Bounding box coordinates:
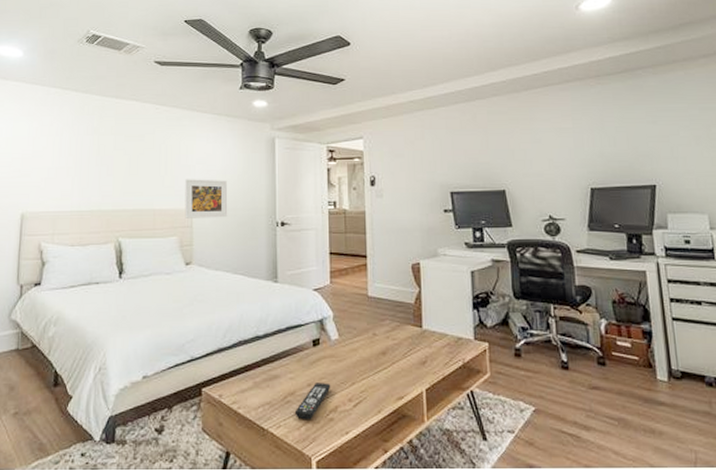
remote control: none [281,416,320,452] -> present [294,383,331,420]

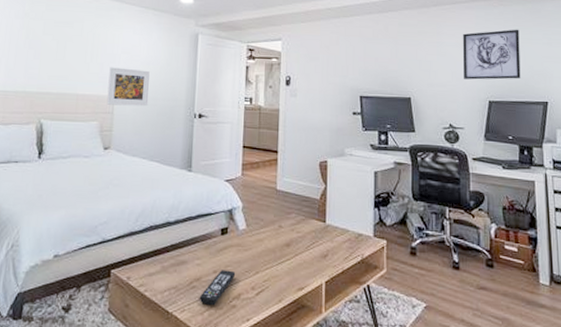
wall art: none [558,108,625,167] -> present [463,29,521,80]

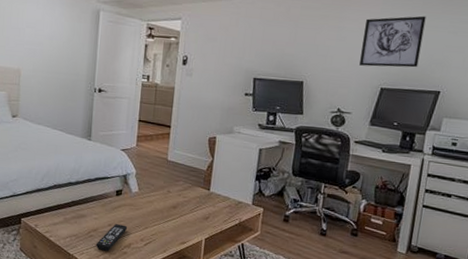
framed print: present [106,67,150,107] -> none [13,41,53,80]

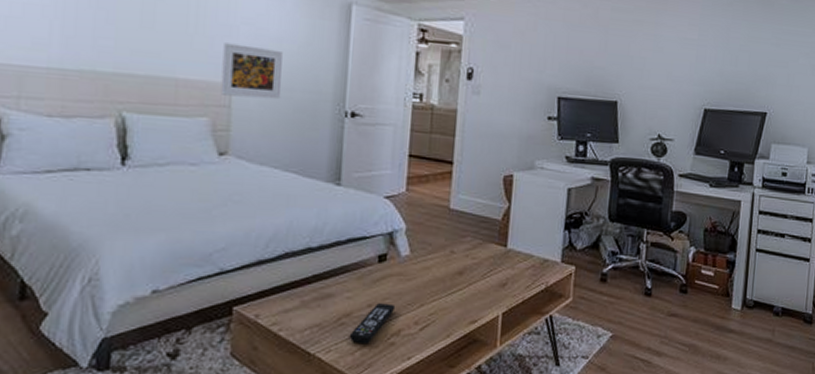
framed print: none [13,41,53,80] -> present [220,43,283,100]
wall art: present [359,15,426,68] -> none [680,24,748,85]

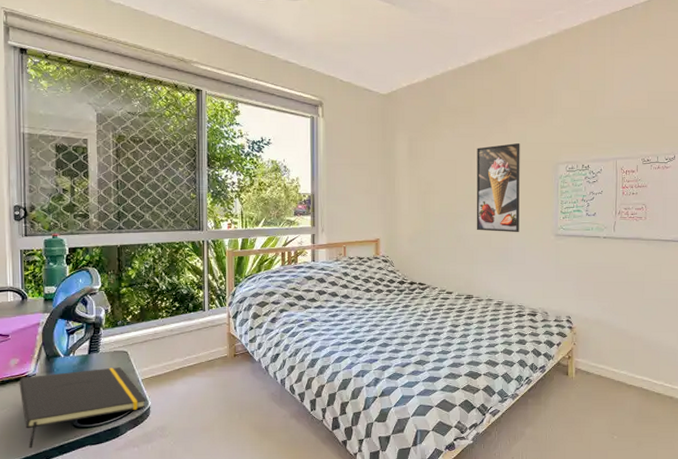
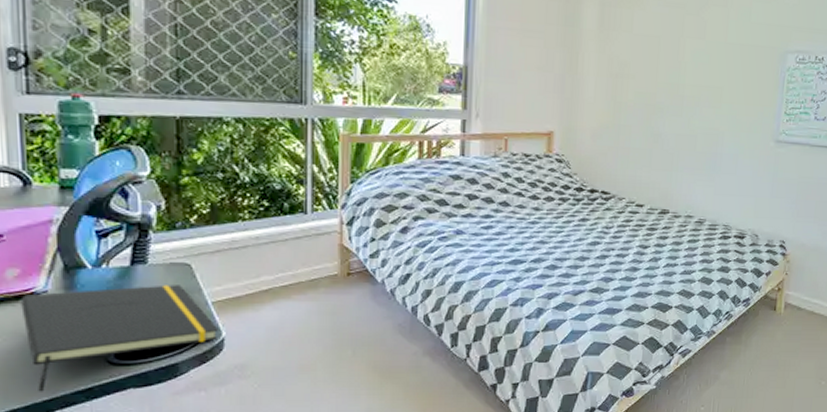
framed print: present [476,142,520,233] -> none [679,21,742,136]

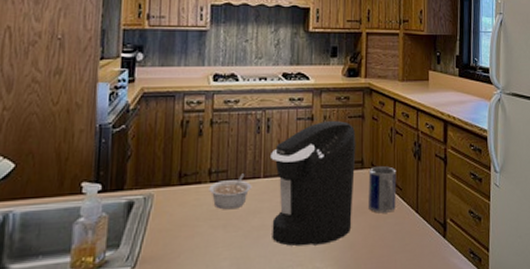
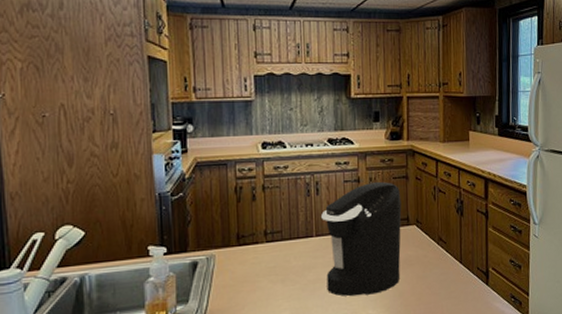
legume: present [209,173,252,210] -> none [266,233,306,267]
mug: present [368,166,397,213] -> none [414,222,441,265]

YOUR INSTRUCTIONS.
The answer must consist solely of the lines from the one with "framed print: present [106,67,150,107]" through the final line of the data, each reproduced exactly and with pictures omitted.

SOLUTION FOR THIS TASK.
framed print: present [106,67,150,107] -> none [13,41,53,80]

framed print: none [13,41,53,80] -> present [220,43,283,100]
wall art: present [359,15,426,68] -> none [680,24,748,85]

framed print: present [476,142,520,233] -> none [679,21,742,136]

legume: present [209,173,252,210] -> none [266,233,306,267]
mug: present [368,166,397,213] -> none [414,222,441,265]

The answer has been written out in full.